What are the key diagnostic criteria for sarcoidosis in a patient presenting with respiratory symptoms?

Key diagnostic criteria for sarcoidosis in a patient presenting with respiratory symptoms include a combination of clinical, radiological, and histological findings supported by exclusion of other diseases.

Clinically, patients often present with respiratory symptoms such as cough, dyspnoea, or chest discomfort, but these are nonspecific and require further investigation ¹.

Radiologically, chest X-ray and high-resolution CT scans are essential initial investigations. Typical findings include bilateral hilar lymphadenopathy, pulmonary infiltrates, or fibrosis consistent with sarcoidosis stages I to IV ¹.

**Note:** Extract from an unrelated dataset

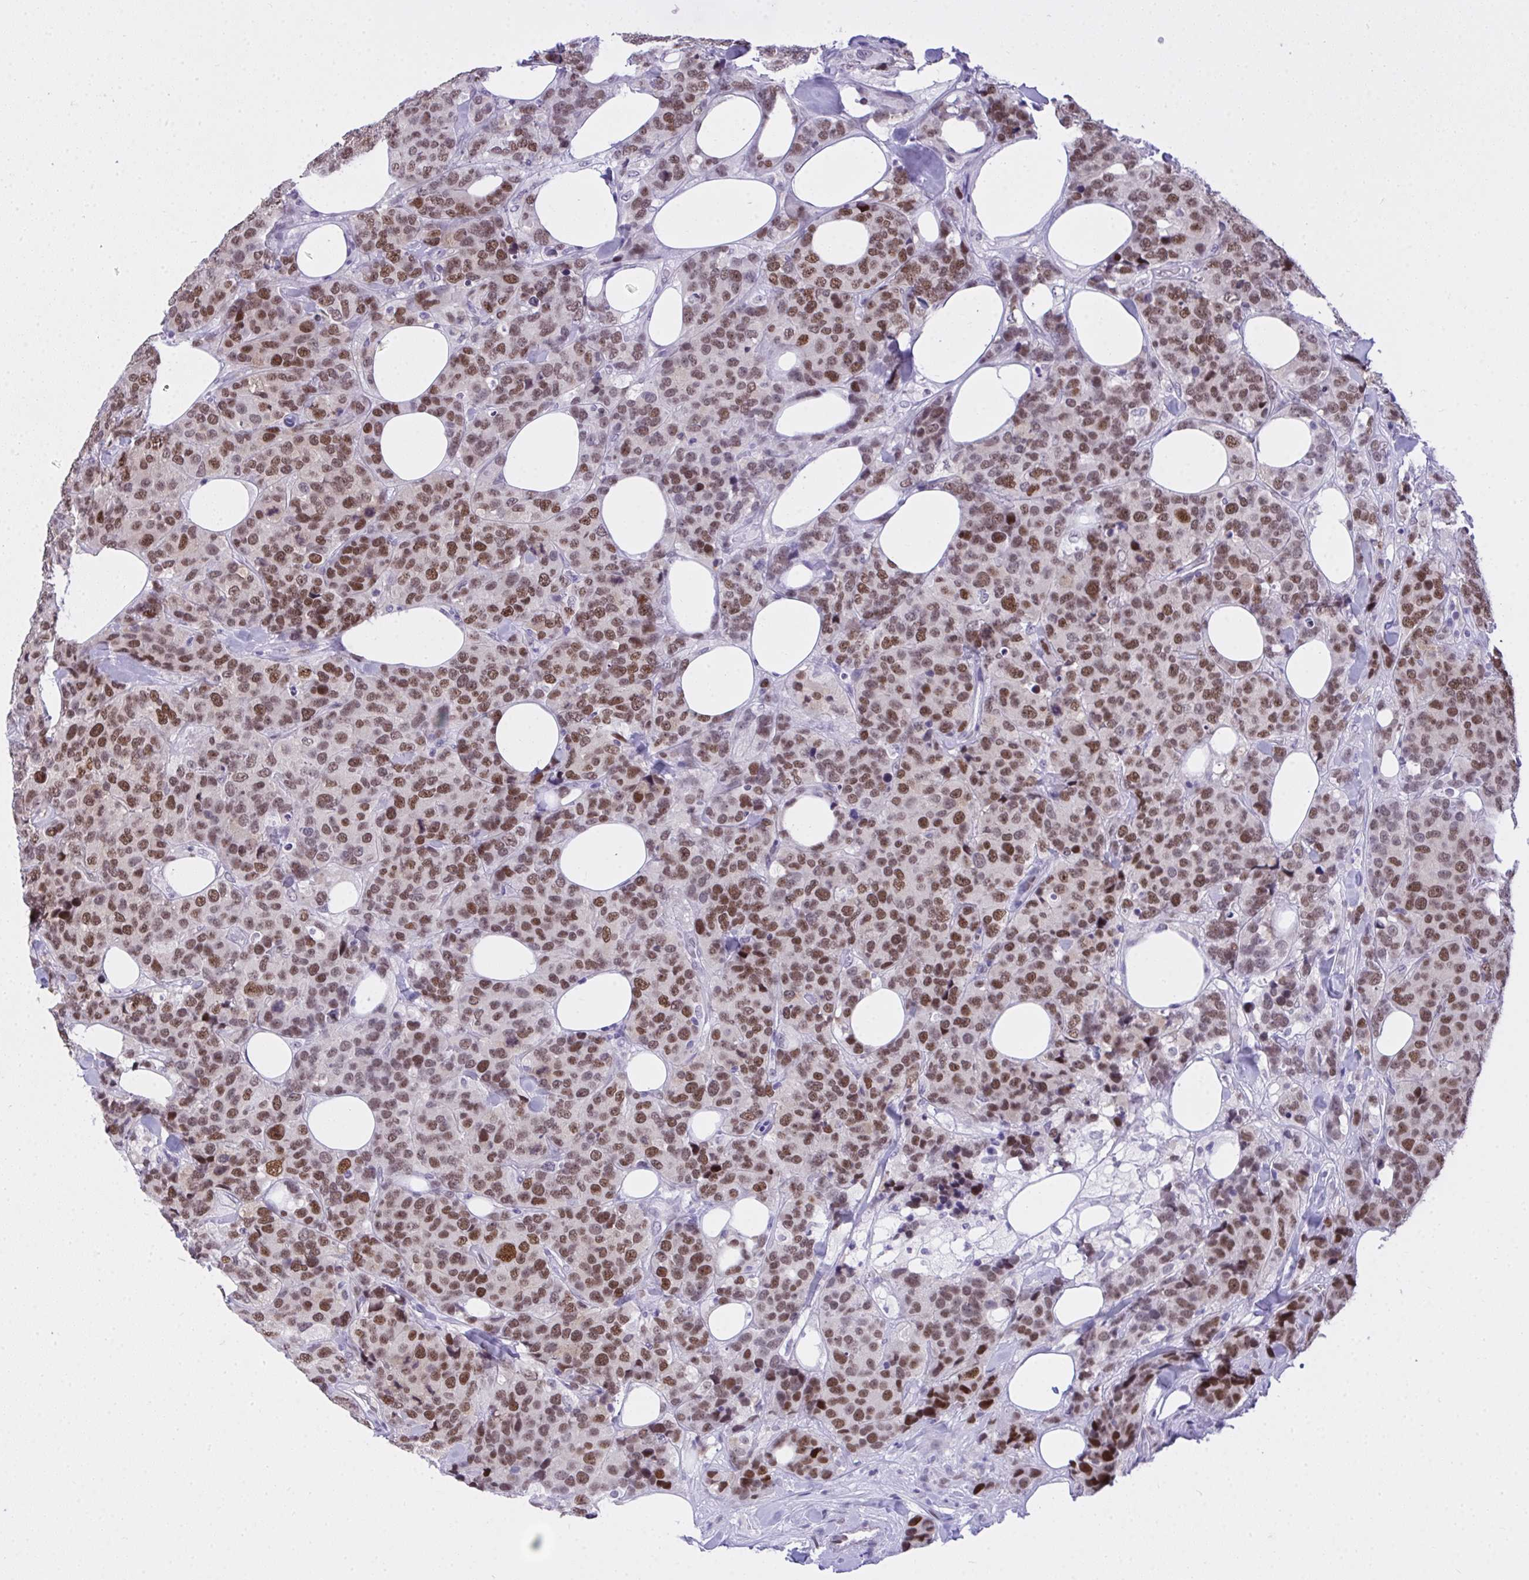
{"staining": {"intensity": "moderate", "quantity": ">75%", "location": "nuclear"}, "tissue": "breast cancer", "cell_type": "Tumor cells", "image_type": "cancer", "snomed": [{"axis": "morphology", "description": "Lobular carcinoma"}, {"axis": "topography", "description": "Breast"}], "caption": "This image shows immunohistochemistry (IHC) staining of human breast cancer, with medium moderate nuclear expression in approximately >75% of tumor cells.", "gene": "TEAD4", "patient": {"sex": "female", "age": 59}}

Histological confirmation is critical and involves demonstrating non-caseating granulomas on tissue biopsy from accessible sites such as lymph nodes, lung tissue (via bronchoscopy with transbronchial biopsy), or other affected organs, while excluding infections like tuberculosis and malignancy ¹[(Culver, 2015)].

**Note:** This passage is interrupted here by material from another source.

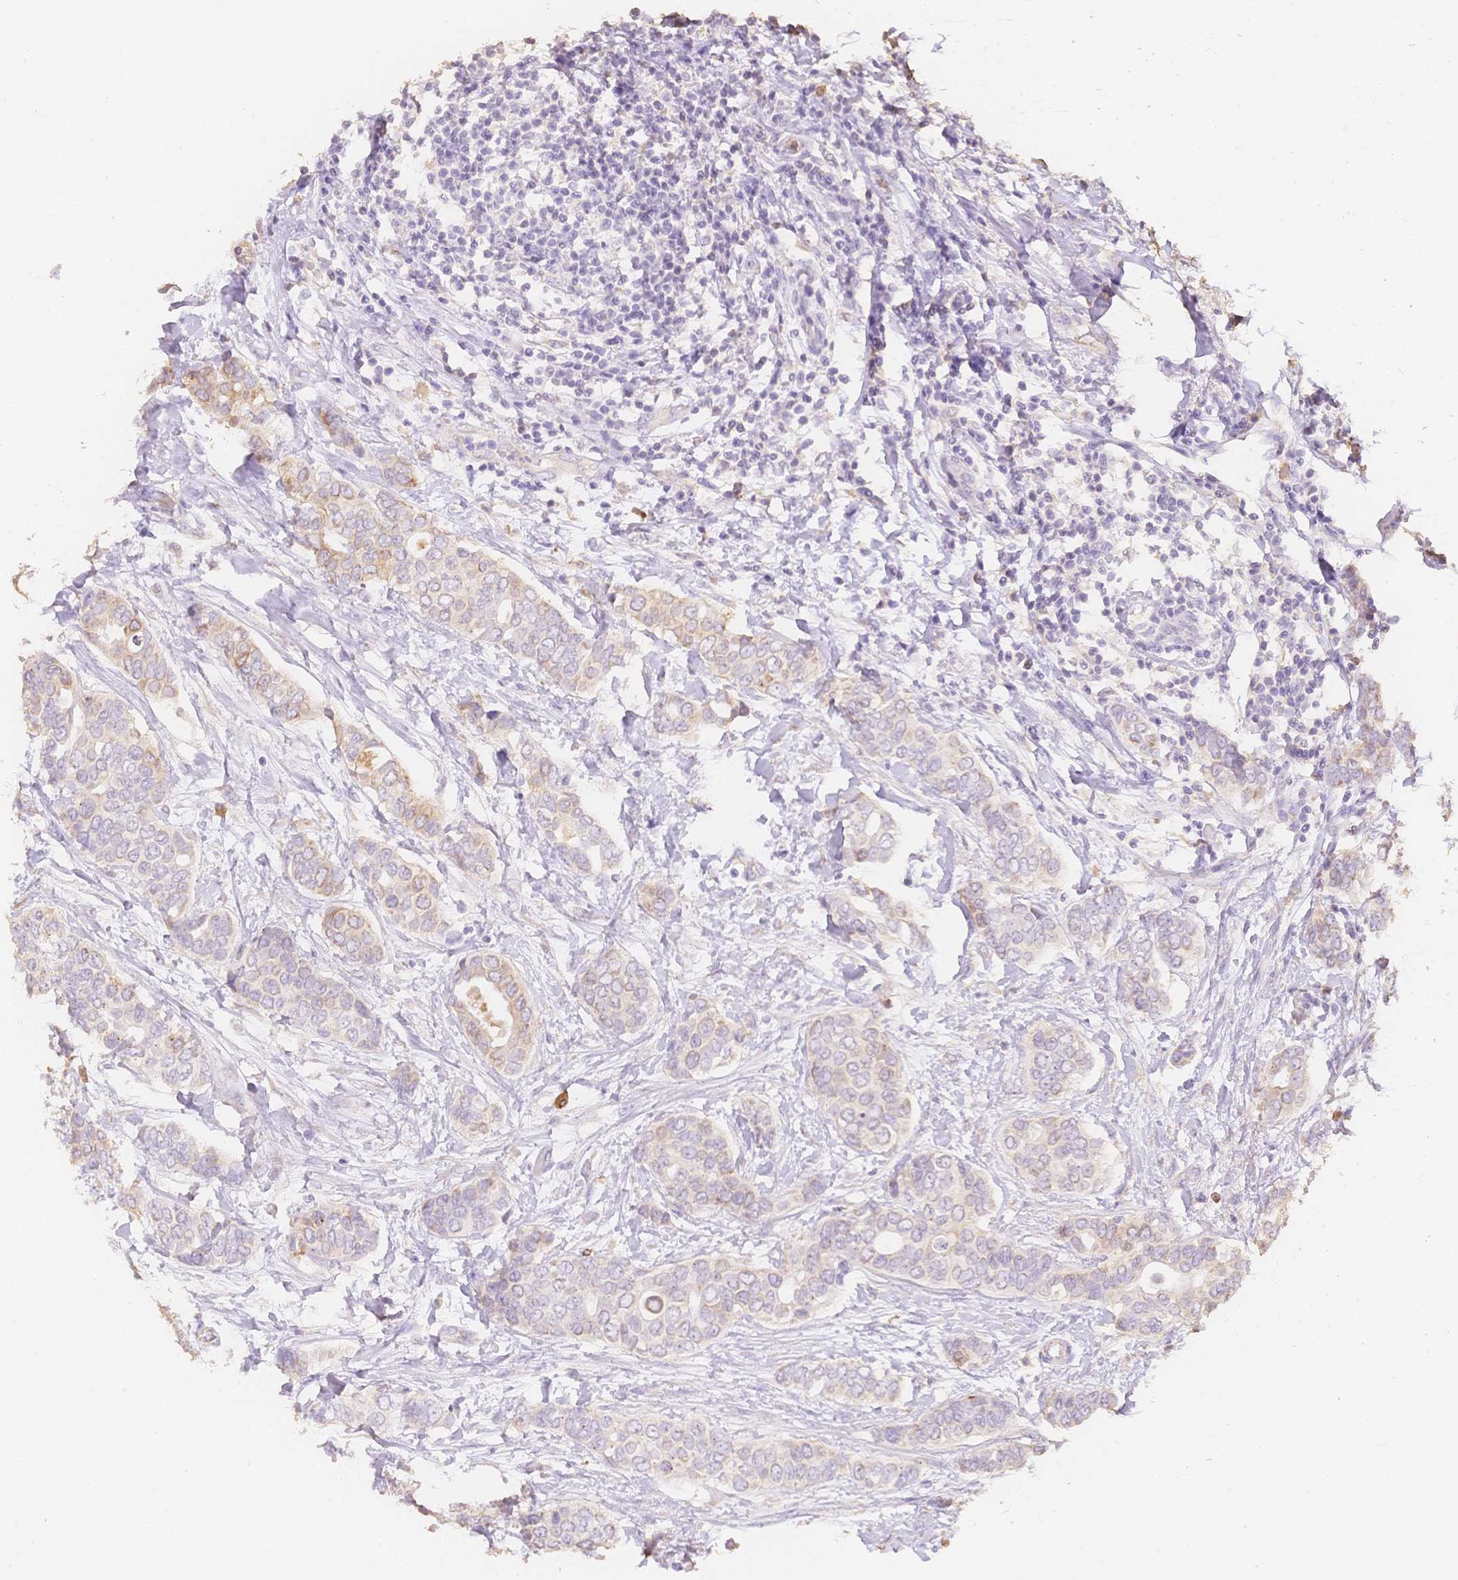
{"staining": {"intensity": "weak", "quantity": "25%-75%", "location": "cytoplasmic/membranous"}, "tissue": "breast cancer", "cell_type": "Tumor cells", "image_type": "cancer", "snomed": [{"axis": "morphology", "description": "Lobular carcinoma"}, {"axis": "topography", "description": "Breast"}], "caption": "There is low levels of weak cytoplasmic/membranous positivity in tumor cells of lobular carcinoma (breast), as demonstrated by immunohistochemical staining (brown color).", "gene": "MBOAT7", "patient": {"sex": "female", "age": 51}}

Additional investigations include bronchoscopy with bronchoalveolar lavage showing lymphocytosis and elevated CD4/CD8 ratio, which supports the diagnosis but is not definitive alone ¹[(Jeny et al., 2020)].

Exclusion of alternative diagnoses such as tuberculosis is mandatory, often requiring microbiological cultures and nucleic acid amplification tests on respiratory samples ¹,³.

Serum markers such as elevated angiotensin-converting enzyme (ACE) levels may support the diagnosis but lack specificity and are not diagnostic alone [(Rosen, 2007)].

Referral to secondary care specialists is recommended for further assessment and confirmation, with multidisciplinary input if multiple organ systems are involved ¹.